▶ [Extrait choisi]
Les rebondissements s'enchevêtrent à un rythme soutenu et les nons-dits sont aussi nombreux que de très probables affabulations.
Marga d'Andurain est l'architecte de sa propre légende.
Au soir de sa vie, elle aura hérité de plusieurs surnoms donnés par des journalistes plus ou moins inspirés. En vrac : "la reine de Palmyre", "la Mata Hari du désert", "la comtesse aux vingt crimes", "la maîtresse de Lawrence d'Arabie".
On ne prête qu'aux riches.
Marga d'Andurain, adolescente exorcisée
Marga d'Andurain, de son vrai nom Jeanne Amélie Marguerite Clérisse, est née le 29 mai 1893 à Bayonne dans une famille de "dignes bourgeois". Son père, Ernest Clérisse, est magistrat au tribunal de Bayonne. Sa mère, Marie Jeanne Diriart, est sans profession.
Tous deux sont monarchistes et anti-dreyfusards.
Elle n'est qu'une enfant mais elle voue une solide aversion à cette existence bourgeoise. Elle se fixe comme premier but de fuir cette famille engluée dans les convenances qu'elle juge étouffante.

▶ [Consignes]
(1) Reproduisez à l'identique les lignes du listing, depuis son début jusqu'à la ligne contenant « List each element's », celle-ci comprise.
(2) Reprenez le texte sur Marga d'Andurain au point où il s'arrête et poursuivez-le.

▶ [Données d'entrée]
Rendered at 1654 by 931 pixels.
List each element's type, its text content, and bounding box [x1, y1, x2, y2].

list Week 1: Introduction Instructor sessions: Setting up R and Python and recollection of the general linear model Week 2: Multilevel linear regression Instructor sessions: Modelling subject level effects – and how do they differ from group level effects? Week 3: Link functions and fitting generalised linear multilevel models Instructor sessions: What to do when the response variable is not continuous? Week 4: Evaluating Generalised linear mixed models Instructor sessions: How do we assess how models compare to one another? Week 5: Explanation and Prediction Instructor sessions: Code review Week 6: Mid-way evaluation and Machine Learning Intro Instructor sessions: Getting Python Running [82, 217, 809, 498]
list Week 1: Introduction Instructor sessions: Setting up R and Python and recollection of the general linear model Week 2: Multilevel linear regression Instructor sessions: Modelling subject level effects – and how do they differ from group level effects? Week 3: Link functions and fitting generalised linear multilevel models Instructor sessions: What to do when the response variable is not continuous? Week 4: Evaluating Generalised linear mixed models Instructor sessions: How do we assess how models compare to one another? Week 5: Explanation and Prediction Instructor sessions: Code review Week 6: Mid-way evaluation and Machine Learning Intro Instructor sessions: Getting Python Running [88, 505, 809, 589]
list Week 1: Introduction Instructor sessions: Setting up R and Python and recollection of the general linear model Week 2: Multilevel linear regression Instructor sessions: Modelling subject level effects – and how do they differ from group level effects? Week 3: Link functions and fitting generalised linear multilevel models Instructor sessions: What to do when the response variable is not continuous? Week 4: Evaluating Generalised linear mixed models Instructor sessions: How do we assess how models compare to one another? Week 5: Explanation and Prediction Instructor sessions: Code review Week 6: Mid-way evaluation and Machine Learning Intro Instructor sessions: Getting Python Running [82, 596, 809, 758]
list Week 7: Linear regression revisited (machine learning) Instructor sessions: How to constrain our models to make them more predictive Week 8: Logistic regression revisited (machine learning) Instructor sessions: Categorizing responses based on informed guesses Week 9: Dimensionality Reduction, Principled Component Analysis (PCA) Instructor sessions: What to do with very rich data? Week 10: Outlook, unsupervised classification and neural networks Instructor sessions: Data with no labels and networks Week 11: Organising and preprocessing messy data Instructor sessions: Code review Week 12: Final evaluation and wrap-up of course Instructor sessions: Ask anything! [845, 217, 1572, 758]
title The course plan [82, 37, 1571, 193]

▶ [Réponses fournies]
(1)
Rendered at 1654 by 931 pixels.
List each element's type, its text content, and bounding box [x1, y1, x2, y2].

(2)
"Tout ce qui fait le fond des existences provinciales me donnaient la nausée," écrit-elle.
Son caractère indocile et ses frasques multiples incitent ses parents à la faire admettre dès l'âge de neuf ans dans un couvent. Mais son humeur rebelle décourage, semble-t-il, tous les enseignants. Sans doute enjolive-telle quand elle écrit :
"Mon éducation fut confiée à tous les ordres religieux possibles, en France et en Espagne. De chaque établissement, la révolte, l'impertinence et ce qu'on appelle la dissipation me firent congédier bientôt".
Marga D'Andurain affirme que ses parents, excédés par son comportement d'adolescente-diablesse, prirent rendez-vous avec l'évêque de Bayonne pour lui faire subir un exorcisme.
Enfant d'une terre étrange
Une fois n'est pas coutume, le salut viendra avec le mariage.
En 1911, elle épouse à 17 ans un cousin, Pierre d'Andurain rencontré sur la plage de Biarritz. C'est l'heure des premiers voyages : Espagne, Portugal, Maroc.
Après avoir monté une affaire de commerce de perles artificielles, le couple choisit de s'installer en Argentine :
"J'ai horreur des pays froids, brumeux, sans lumière. Il me faut le soleil brûlant". Elle va être servie.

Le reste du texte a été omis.